QUOTED PASSAGE:
--
Not tonight (or tomorrow), Darling

I had thought that Alastair Darling, as a seasoned politician, would have risen above any personal slight on his status as a leader of the No campaign. However, his assertion that he should face the First Minister in a televised debate is quite wrong.

What is Alastair Darling’s position within our body politic? Firstly, he is an MP for an Edinburgh constituency. Secondly, he is merely the chairperson of the Better Together organisation and is very welcome to be challenged by his equally eloquent and distinguished opposite number, Dennis Canavan.

No one voted to make Alastair Darling the leader of the opposition in Scotland, if in fact that is his de facto role. He has no mandate from Unionist voters. For some he is an elder statesman of British and Scottish politics alike. For others, he is the Chancellor who presided over the greatest economic depression since the Wall Street Crash (although in fairness Gordon Brown should really take the blame for what Mr Darling had to meddle with).

Compare Mr Darling with the First Minister: Alex Salmond is the head of the Scottish Government with a popular mandate to hold a referendum on Scottish independence. He trounced Mr Darling’s former special adviser Iain Gray in the polls, reduced the Scottish Lib Dems to filling a taxi to Holyrood whilst continuing to keep the Tory menace at bay.
--
INFORMATION PROVIDED:
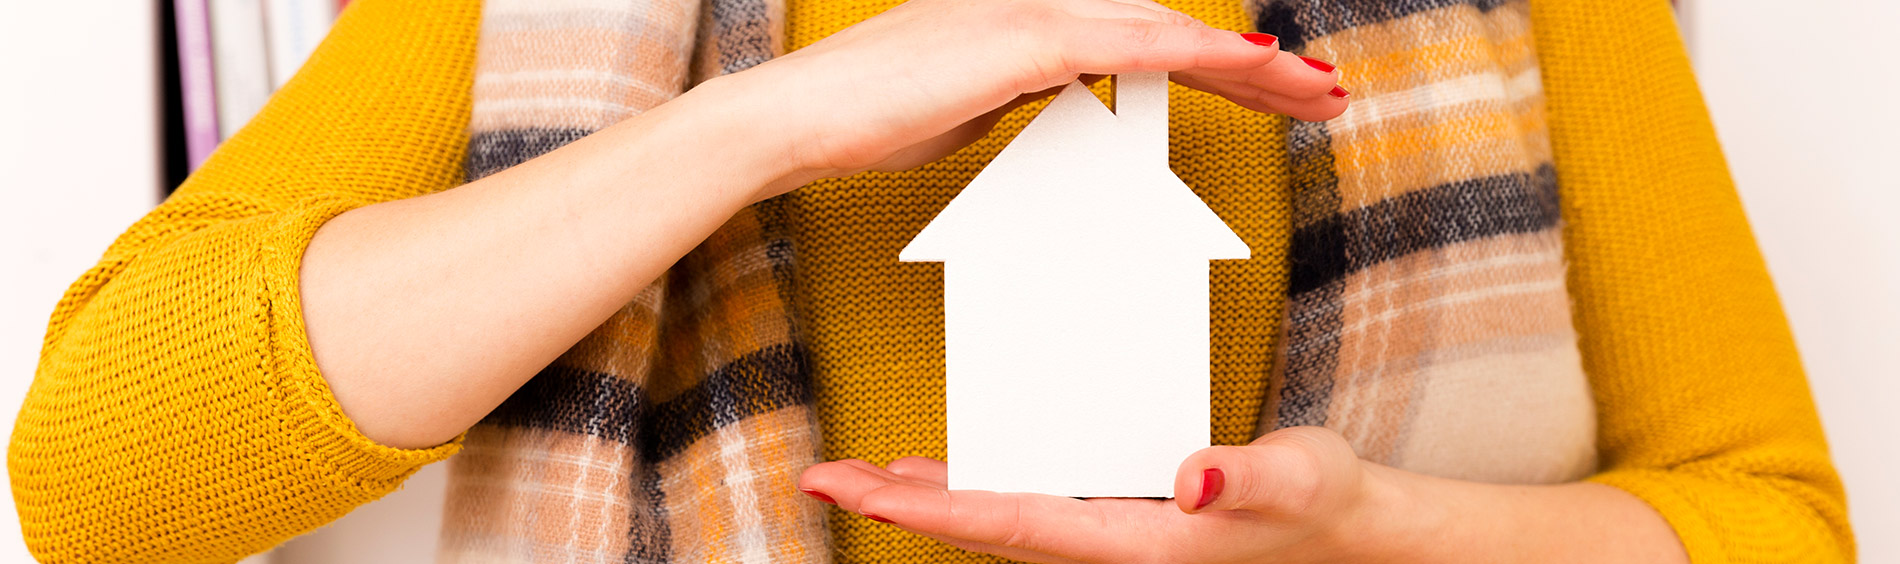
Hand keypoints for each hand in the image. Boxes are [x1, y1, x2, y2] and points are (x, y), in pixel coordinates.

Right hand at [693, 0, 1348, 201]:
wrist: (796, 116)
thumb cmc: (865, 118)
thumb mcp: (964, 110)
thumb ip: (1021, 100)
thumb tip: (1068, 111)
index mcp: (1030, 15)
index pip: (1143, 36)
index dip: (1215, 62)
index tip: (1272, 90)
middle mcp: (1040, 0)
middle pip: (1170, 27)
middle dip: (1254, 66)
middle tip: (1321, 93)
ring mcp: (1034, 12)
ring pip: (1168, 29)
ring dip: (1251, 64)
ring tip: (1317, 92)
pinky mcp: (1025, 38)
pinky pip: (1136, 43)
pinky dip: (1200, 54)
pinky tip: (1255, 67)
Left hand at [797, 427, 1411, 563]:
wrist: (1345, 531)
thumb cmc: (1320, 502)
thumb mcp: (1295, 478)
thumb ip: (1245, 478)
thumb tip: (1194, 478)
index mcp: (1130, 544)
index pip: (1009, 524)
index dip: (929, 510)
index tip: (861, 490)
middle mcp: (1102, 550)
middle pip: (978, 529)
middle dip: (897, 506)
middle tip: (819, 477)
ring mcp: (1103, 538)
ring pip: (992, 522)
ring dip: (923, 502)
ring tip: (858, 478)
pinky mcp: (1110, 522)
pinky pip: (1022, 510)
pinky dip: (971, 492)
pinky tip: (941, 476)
--
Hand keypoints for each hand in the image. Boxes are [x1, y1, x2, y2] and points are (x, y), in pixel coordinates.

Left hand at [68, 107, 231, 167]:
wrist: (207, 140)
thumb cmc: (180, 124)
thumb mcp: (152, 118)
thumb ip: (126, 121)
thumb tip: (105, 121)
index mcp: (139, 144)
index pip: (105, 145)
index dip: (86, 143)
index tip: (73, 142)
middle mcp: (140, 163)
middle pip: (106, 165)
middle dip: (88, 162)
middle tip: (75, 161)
--
ACTIVITY A: Check whether each statement agrees with the piece on Alastair Darling, answering yes or no and quoting the deciding words of the text: (i) Darling is an MP for an Edinburgh constituency; (ii) voters chose Darling as leader of the opposition in Scotland; (iii) Iain Gray was once Alex Salmond's special adviser.
ACTIVITY B: Reproduce the part of the piece on Alastair Darling starting with "Compare Mr Darling" and going on through "menace at bay.".

EXERCISE SOLUTION A:
(i) Yes: "Firstly, he is an MP for an Edinburgh constituency."
(ii) No: "No one voted to make Alastair Darling the leader of the opposition in Scotland"
(iii) No: "Mr Darling’s former special adviser Iain Gray"

EXERCISE SOLUTION B:
Compare Mr Darling with the First Minister: Alex Salmond is the head of the Scottish Government with a popular mandate to hold a referendum on Scottish independence. He trounced Mr Darling’s former special adviser Iain Gray in the polls, reduced the Scottish Lib Dems to filling a taxi to Holyrood whilst continuing to keep the Tory menace at bay.